--- Task brief ---
Verbatim copy without images: return all of the data as it stands.

Start of Data in this exercise

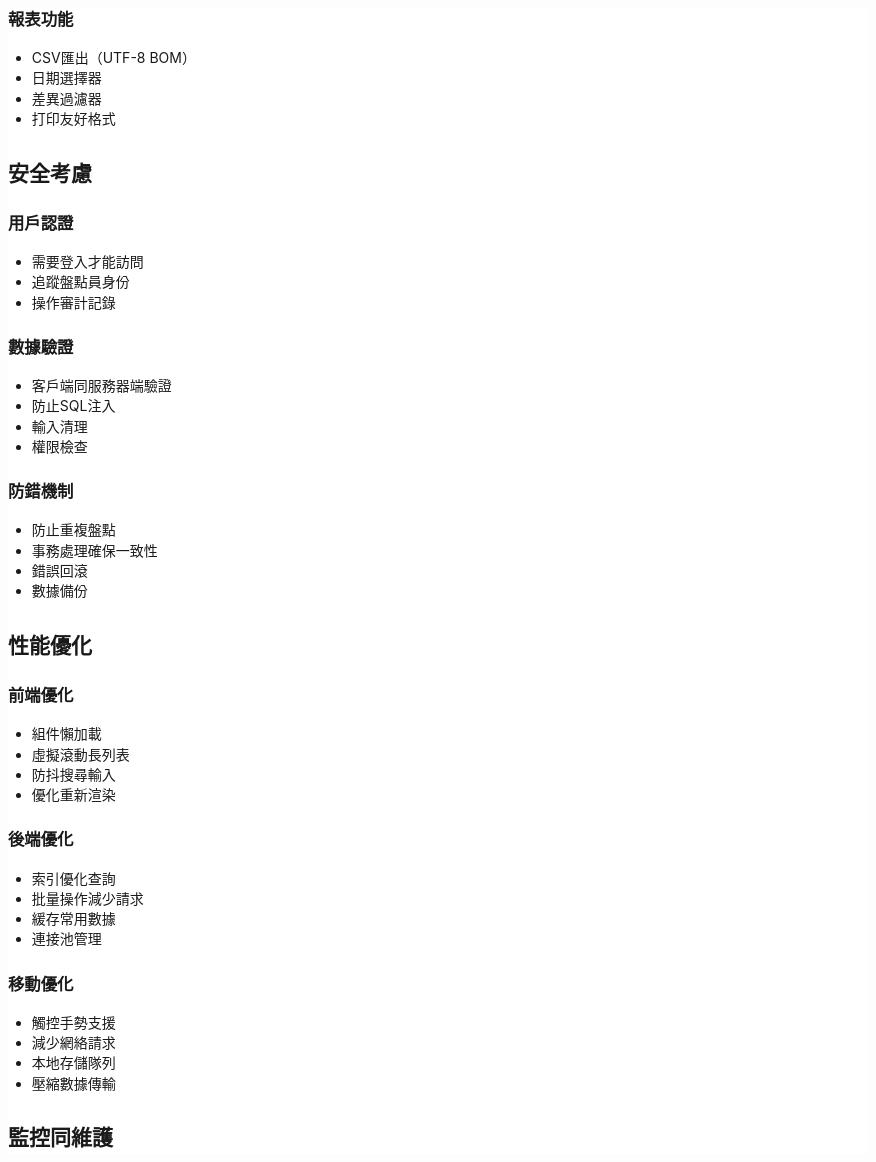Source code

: ### 報表功能
- CSV匯出（UTF-8 BOM）
- 日期選擇器
- 差異過濾器
- 打印友好格式

## 安全考慮

### 用戶認證
- 需要登入才能訪問
- 追蹤盤點員身份
- 操作審計記錄

### 數據驗證
- 客戶端同服務器端驗證
- 防止SQL注入
- 輸入清理
- 權限檢查

### 防錯機制
- 防止重複盤點
- 事務處理確保一致性
- 錯誤回滾
- 數據備份

## 性能優化

### 前端優化
- 組件懶加載
- 虛擬滾動長列表
- 防抖搜尋輸入
- 優化重新渲染

### 後端優化
- 索引優化查詢
- 批量操作減少請求
- 緩存常用數據
- 連接池管理

### 移動優化
- 觸控手勢支援
- 減少網絡請求
- 本地存儲隊列
- 壓縮數據傳輸

## 監控同維護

End of Data in this exercise

--- Answer to this problem ---
Source code

: ### 報表功能
- CSV匯出（UTF-8 BOM）
- 日期選擇器
- 差異過濾器
- 打印友好格式

## 安全考慮

### 用戶認證
- 需要登入才能訪問
- 追蹤盤點員身份
- 操作審計記錄

### 數據驗證
- 客戶端同服務器端驗證
- 防止SQL注入
- 輸入清理
- 權限檢查

### 防錯機制
- 防止重複盤點
- 事務處理確保一致性
- 錯誤回滾
- 數據備份

## 性能優化

### 前端優化
- 組件懶加載
- 虛擬滾動長列表
- 防抖搜尋輸入
- 優化重新渲染

### 後端優化
- 索引優化查詢
- 批量操作減少請求
- 緩存常用數據
- 連接池管理

### 移動優化
- 觸控手勢支援
- 減少網絡請求
- 本地存儲隊列
- 壓縮數據傳輸

## 監控同維護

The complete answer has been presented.